# Instructions to follow
Look through the listing below, and wherever a line has the string "pour", pull it out.

# Data
---

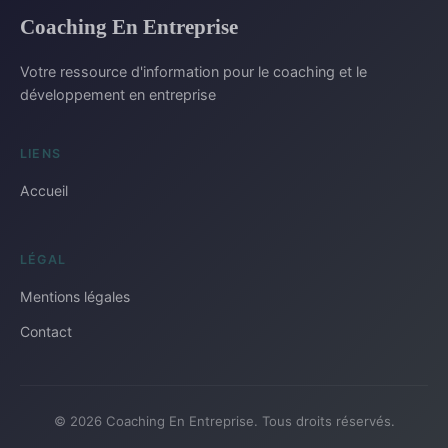
Coaching En Entreprise
Votre ressource d'information pour le coaching et le
développement en entreprise
LIENS
Accueil
LÉGAL
Mentions légales
Contact
© 2026 Coaching En Entreprise. Tous droits réservés.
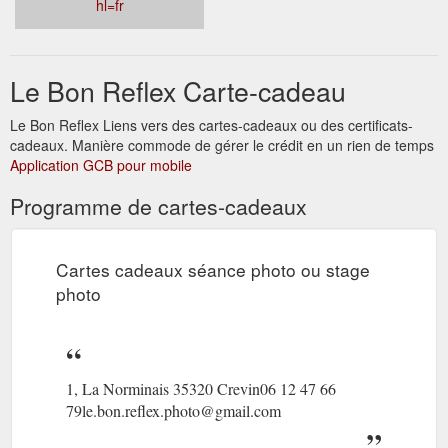
hl=fr
Le Bon Reflex Carte-cadeau
Le Bon Reflex Liens vers des cartes-cadeaux ou des certificats-
cadeaux. Manière commode de gérer le crédit en un rien de temps
Application GCB pour mobile
Programme de cartes-cadeaux
Cartes cadeaux séance photo ou stage
photo
1, La Norminais 35320 Crevin06 12 47 66
79le.bon.reflex.photo@gmail.com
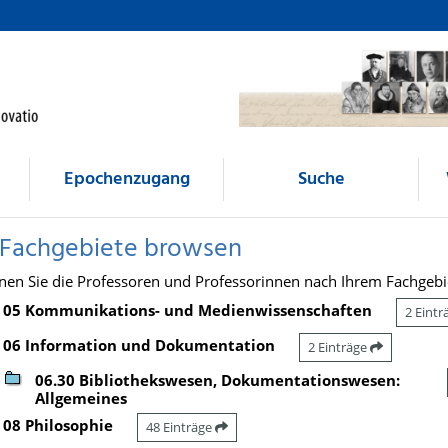
Epochenzugang
Suche
 Fachgebiete browsen
nen Sie die Professoren und Professorinnen nach Ihrem Fachgebi
05 Kommunikations- und Medienwissenschaften
2 Eint
06 Information und Dokumentation
2 Einträge
06.30 Bibliothekswesen, Dokumentationswesen:
Allgemeines
08 Philosophie
48 Einträge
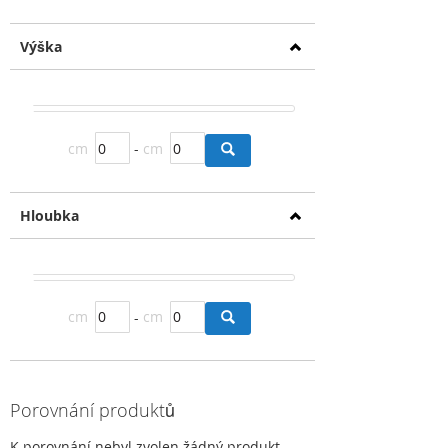
Výška
cm
-
cm
Hloubka
cm
-
cm
Porovnání produktů
K porovnání nebyl zvolen žádný produkt.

---

# Answer space
Votre ressource d'information pour le coaching et le
Application GCB pour mobile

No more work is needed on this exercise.